* Exercise requirements: How many lines in the records below contain the word "series"? Reply with the number only.

* Entries supplied:
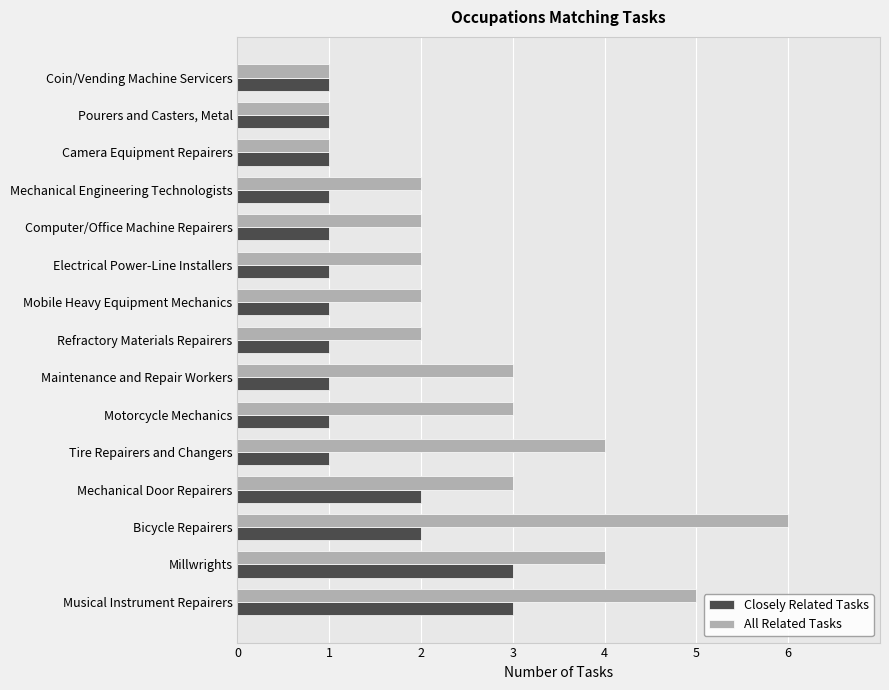

What is the difference between the maximum and minimum values in the All Related Tasks series?

5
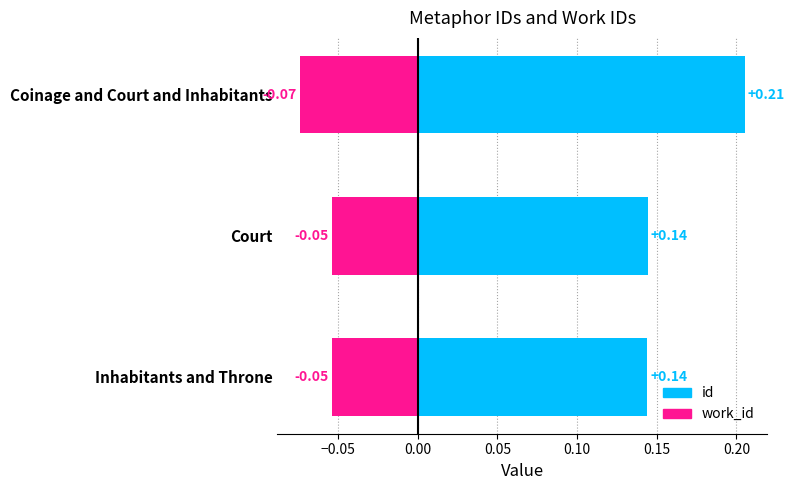

What are all the series names shown in the legend?

id, work_id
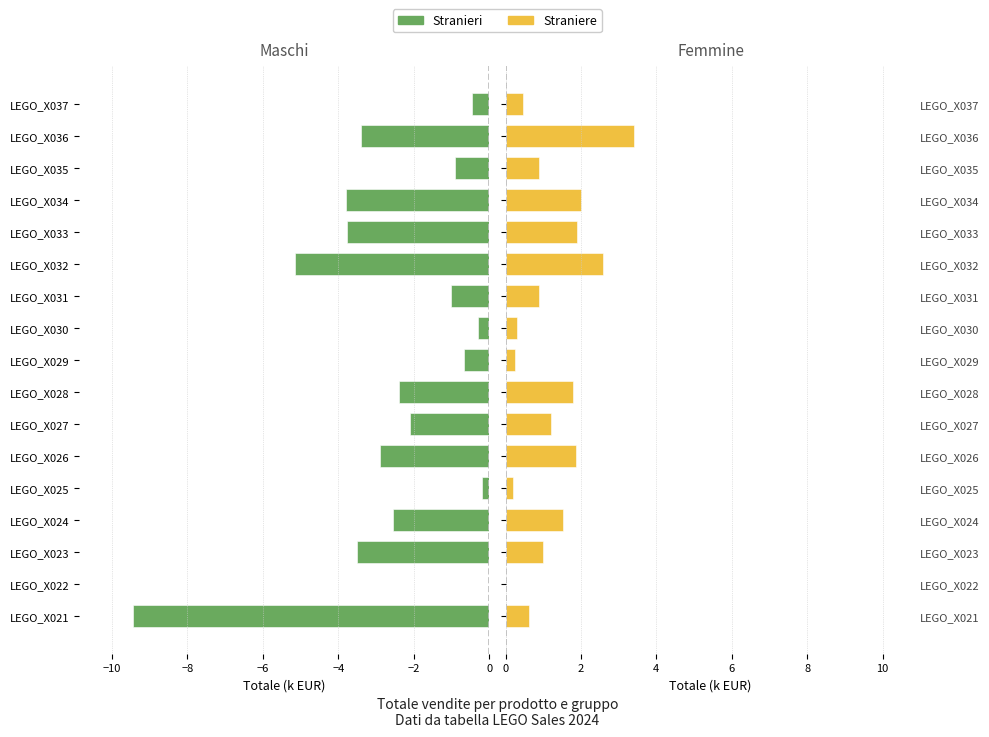

List the series in order of their peak value, highest first.

Straniere, Stranieri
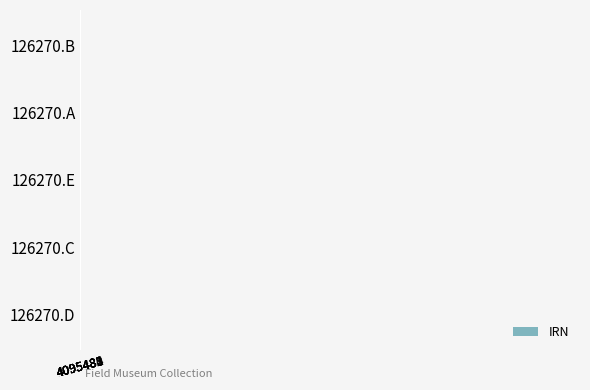

What is the smallest value displayed?

4095480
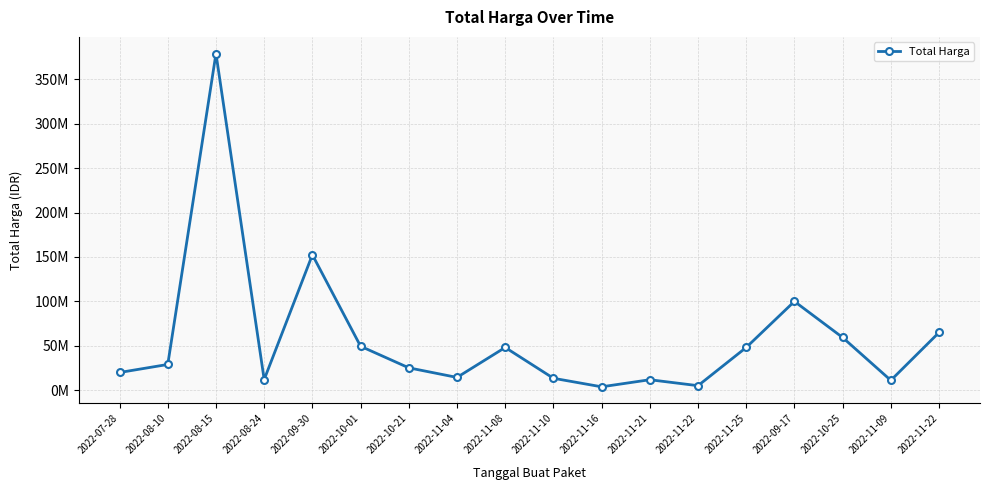

Is this an area chart (filled region under the line)?

No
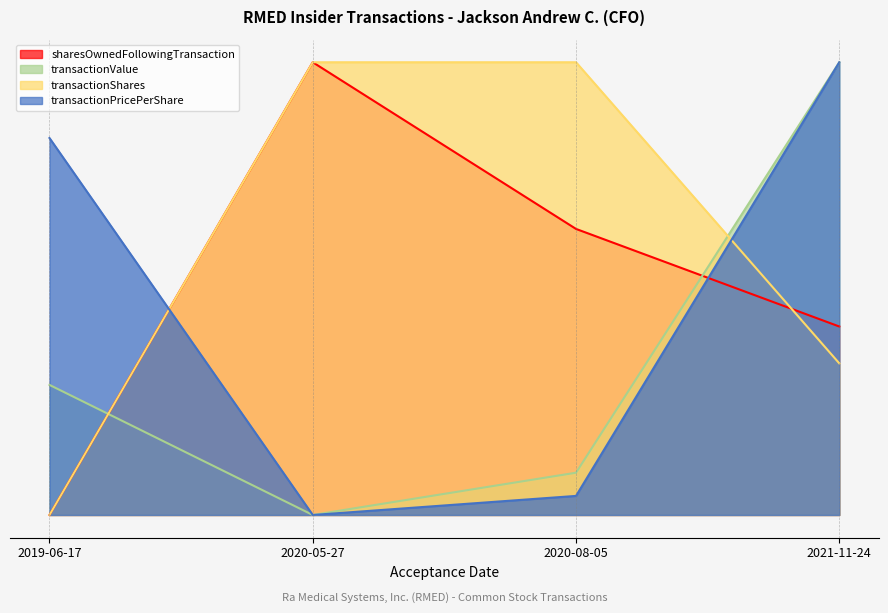

Where is transactionPricePerShare nearest to the value 0?

2020-05-27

* Response area: 3